In the way that every entry in a CV simulates a new event in the ledger of experience, so will the exhibition CV numerously re-echo the act of entering: the entrance to the Kunsthalle Zürich will be re-built three times, so that the visitors will find themselves stepping anew into the exhibition. Turning over within itself, what was formerly the entrance will no longer be the entrance but in fact the exhibition. There will be no way back to what was experienced, just as if you had not actually visited the exhibition. This idea of the re-entries is a reiteration of the notion on which Michael Riedel’s whole artistic practice is founded. Riedel will also rework the formulation of the exhibition CV across its different sections over the entire exhibition space of Kunsthalle Zürich. Between 2000 and 2006, he worked in a similar way together with Dennis Loesch and a group of friends from Frankfurt am Main, using the project ‘Oskar-von-Miller Strasse 16’ to repeatedly address the idea of the culture industry: exhibitions were repeated, readings re-read, filmed films were shown, concerts restaged, existing clubs ‘re-clubbed’, performances re-performed, talks re-spoken and so forth.
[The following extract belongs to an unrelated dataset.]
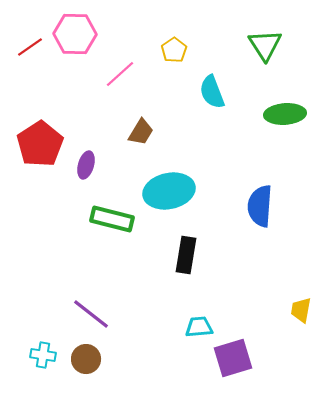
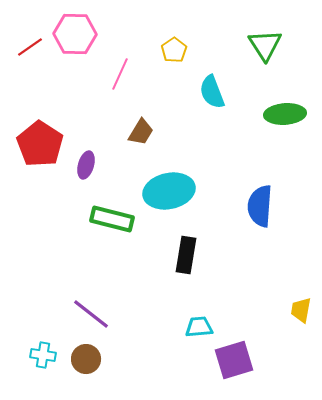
pink line: rotated 24 degrees counterclockwise
red pentagon: rotated 6 degrees counterclockwise
purple square: moved 1 px right, 2 px down
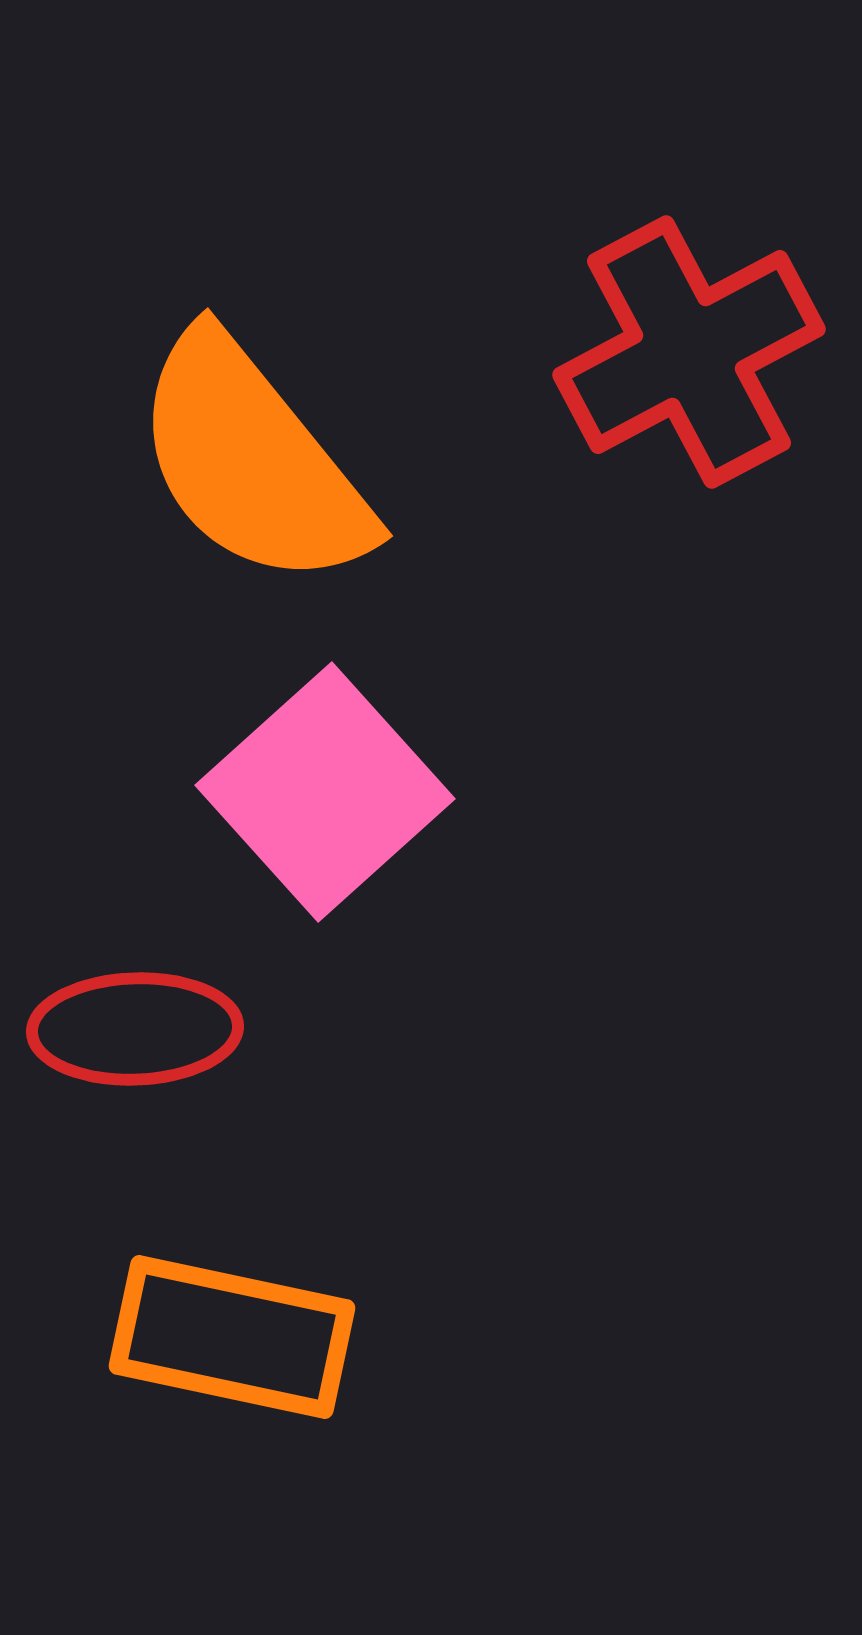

Riedel applied the same method to the world of publishing, with newly ‘volumed’ volumes, posters used as archives, printed and non-printed posters bound as books, existing magazine formats freshly filled or colour publications separated into their founding colours (CMYK). Over the past few years, in a continuation of this, Riedel has extended his materials, which multiply as if by magic, to include digital tools: computer voices, programming, 3D, speech recognition and more. However, the artist does not use these programs as they were intended. Instead, he might order all the letters in a text alphabetically and have a computer read this new text aloud; generating a sound-poem, that recaps the original text to the letter, while remaining absolutely unfamiliar. While on Kunsthalle Zürich’s second floor the exhibition CV engages the visitor in the trinity of ‘idea-action-mediation’, the self-enactment of the art-systems proliferates on the third floor in the form of painting, graphics, installation, sound and participatory works. Here now, the space we call Art emerges, an expanded field, full of unexpected shallows and surprises, situated between the present time, a reactivated past and an abundant potential. DB

The exhibition will be accompanied by a catalogue (German/English) with texts by Michael Riedel and Daniel Baumann as well as installation views from the exhibition at the Kunsthalle Zürich.

The launch of the catalogue will be in the afternoon of Sunday, 11 June 2017. It will be accompanied by a talk between Daniel Baumann, Silke Hohmann (art critic), Jörg Heiser (art critic) and Michael Riedel (in German).